We think that our children belong to us, but families are fragile things.
Every day, for over a century, children have been moved between homes because of law cases that decide their fates. Yet child custody is curiously absent from history books and from how we generally understand our world. Lara Feigel’s groundbreaking book shows the fraught, complex territory of child custody to have been one of the vital battlegrounds of modern history and culture.
Custody is the story of seven women – Caroline Norton, George Sand, Elizabeth Packard, Frieda Lawrence, Edna O’Brien, Alice Walker, Britney Spears – who have fought for their children and been found wanting. It is also the story of the children who have lost the care they most need because divorce is at heart a macabre continuation of matrimony in a new setting, with the battles of the marriage stoked into new levels of acrimony by the courts.

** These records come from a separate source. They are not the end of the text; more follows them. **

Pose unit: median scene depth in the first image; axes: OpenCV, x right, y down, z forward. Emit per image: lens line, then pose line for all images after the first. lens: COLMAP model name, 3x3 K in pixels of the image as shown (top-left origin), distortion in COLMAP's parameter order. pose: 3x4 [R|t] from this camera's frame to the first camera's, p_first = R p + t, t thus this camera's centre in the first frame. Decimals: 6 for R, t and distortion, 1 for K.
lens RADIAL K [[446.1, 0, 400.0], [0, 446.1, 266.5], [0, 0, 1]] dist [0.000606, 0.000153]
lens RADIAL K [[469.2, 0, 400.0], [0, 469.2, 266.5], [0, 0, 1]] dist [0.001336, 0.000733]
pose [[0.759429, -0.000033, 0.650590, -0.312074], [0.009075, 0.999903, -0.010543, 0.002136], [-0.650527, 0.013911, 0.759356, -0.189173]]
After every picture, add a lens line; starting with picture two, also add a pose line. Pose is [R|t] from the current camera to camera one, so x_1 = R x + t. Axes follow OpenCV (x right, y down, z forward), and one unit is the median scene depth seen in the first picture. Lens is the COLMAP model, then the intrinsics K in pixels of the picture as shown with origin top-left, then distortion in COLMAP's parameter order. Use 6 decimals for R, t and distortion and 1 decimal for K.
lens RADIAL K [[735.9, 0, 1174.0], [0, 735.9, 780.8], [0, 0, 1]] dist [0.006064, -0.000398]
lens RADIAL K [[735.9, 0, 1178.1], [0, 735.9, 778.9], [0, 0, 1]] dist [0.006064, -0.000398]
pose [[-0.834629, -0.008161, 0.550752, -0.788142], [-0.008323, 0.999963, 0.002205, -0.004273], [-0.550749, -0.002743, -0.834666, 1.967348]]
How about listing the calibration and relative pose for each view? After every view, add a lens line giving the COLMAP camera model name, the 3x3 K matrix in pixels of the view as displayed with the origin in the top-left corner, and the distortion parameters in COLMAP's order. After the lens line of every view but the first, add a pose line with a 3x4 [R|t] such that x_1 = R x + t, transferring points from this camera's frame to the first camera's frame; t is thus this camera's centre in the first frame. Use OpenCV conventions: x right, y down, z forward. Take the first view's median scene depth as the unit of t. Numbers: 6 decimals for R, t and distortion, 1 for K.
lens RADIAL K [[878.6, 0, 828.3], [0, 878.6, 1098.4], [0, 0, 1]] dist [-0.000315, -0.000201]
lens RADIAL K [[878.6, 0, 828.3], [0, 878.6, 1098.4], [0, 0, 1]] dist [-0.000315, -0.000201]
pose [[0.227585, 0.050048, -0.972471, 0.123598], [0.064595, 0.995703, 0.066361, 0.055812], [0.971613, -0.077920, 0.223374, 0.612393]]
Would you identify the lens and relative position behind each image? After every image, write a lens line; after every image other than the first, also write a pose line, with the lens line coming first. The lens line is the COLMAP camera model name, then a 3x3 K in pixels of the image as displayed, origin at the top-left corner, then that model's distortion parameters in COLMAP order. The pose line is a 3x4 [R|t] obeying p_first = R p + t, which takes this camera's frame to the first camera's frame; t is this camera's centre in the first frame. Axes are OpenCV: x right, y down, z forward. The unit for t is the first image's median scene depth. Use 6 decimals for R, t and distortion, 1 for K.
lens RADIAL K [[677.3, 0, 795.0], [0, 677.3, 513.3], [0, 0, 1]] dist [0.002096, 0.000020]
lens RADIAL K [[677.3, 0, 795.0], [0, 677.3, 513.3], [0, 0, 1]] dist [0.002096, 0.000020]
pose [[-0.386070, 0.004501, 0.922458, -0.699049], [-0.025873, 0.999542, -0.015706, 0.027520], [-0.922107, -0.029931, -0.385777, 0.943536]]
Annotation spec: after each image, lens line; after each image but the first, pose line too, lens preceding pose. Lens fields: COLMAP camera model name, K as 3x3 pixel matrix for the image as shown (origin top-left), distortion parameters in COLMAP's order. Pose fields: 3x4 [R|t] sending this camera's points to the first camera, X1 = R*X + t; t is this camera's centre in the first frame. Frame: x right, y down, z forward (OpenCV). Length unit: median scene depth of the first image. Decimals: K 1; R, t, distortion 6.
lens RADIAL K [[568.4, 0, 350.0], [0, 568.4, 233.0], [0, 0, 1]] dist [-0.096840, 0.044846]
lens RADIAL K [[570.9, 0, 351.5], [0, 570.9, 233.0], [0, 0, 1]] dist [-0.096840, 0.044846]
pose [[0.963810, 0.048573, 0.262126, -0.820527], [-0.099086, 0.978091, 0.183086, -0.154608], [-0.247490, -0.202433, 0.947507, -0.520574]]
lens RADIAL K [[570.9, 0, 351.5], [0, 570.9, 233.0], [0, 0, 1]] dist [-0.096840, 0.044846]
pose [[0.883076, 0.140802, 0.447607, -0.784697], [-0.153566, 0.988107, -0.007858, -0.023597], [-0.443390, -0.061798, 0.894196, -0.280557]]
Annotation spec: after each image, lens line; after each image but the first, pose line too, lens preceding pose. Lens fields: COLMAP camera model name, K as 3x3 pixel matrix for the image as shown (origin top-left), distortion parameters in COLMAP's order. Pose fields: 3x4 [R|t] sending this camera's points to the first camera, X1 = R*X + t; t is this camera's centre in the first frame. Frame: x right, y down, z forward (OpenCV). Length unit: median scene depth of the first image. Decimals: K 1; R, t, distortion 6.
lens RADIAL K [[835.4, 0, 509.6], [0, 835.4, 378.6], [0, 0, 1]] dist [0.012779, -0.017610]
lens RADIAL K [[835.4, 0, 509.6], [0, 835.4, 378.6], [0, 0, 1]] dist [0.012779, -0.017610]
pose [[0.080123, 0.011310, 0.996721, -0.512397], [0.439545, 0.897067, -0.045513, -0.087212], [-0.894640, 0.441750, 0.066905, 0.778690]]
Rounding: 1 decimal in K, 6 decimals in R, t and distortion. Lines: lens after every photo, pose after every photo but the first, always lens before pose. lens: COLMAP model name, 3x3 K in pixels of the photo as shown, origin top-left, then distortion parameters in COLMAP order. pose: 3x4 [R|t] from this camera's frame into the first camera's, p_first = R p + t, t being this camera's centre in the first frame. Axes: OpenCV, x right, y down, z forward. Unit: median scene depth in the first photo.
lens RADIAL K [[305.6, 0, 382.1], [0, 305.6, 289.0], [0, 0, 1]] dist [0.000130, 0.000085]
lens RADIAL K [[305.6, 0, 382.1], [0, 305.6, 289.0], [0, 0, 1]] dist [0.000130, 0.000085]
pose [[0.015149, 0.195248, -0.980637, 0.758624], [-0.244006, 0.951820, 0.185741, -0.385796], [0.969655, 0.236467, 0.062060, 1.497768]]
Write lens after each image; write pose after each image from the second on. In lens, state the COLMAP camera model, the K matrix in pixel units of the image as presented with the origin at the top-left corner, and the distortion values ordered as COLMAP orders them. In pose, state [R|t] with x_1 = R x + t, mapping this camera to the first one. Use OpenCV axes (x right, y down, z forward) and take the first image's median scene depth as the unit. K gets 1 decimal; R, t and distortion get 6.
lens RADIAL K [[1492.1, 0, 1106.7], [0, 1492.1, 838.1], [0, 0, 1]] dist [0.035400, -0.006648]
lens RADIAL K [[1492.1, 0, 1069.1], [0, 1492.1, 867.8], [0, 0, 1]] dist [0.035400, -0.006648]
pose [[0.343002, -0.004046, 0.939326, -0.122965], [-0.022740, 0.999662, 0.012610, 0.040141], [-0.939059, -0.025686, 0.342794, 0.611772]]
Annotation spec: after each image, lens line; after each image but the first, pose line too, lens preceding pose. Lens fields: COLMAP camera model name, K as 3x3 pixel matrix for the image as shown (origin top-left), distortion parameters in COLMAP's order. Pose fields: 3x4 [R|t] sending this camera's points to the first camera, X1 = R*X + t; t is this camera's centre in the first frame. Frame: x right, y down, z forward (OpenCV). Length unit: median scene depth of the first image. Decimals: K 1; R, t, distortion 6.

It’s a book of dramatic storytelling, and of blistering polemic and large-scale historical re-evaluation. Each chapter immerses the reader in the life and times – and struggles – of these fascinating, charismatic, complex women and their children. All of these women were mothers, but all of them wanted and needed to be other things too – writers, lovers, or activists – and they and their children were punished for these attempts.
Feigel has been deep in the archives, looking into thousands of other cases in each place and time, and she’s been sitting in on the family courts in the present. So alongside these central figures, the book presents a teeming picture of fractured family life in Britain, Europe and North America across two hundred years, offering a major new interpretation of how our modern culture has evolved. And Custody is an alternative history of feminism, centring on the fraught relationship between emancipation and care.
This book is of urgent interest to anyone concerned with women’s roles in the world and how institutions fail them. Ultimately it’s a book that sees custody as the nexus where motherhood, ideology and power meet. Custody cases can seem in these chapters to be quintessentially tragic, but the stories of these passionate, conflicted women also make us want to figure out how to do things better.
A well researched read and a lived experience for the author. A complex history of custody battlefields between the patriarchy and feminism. Court decisions of madness at times. Imagine awarding custody to a father in prison for armed robbery (still with 10 years to go) because the mother had an affair. Leaving the children with a father who abused them because the mother had anxiety which was deemed more harmful in the long run for the children. Not all mothers are amazing but decisions should be fair and child focused. Chapters of mothers and their fight to keep their children in a male controlled environment. Aren't most judges, male?
"But what is a child between injured parents? A weapon"
It was a tough read. I felt anger but I felt some hope too, that things will continue to get better especially with Cafcass around. Child focused. A home should feel safe. A book I'll be thinking about for a while.
Thank you to William Collins publishing for this proof copy book.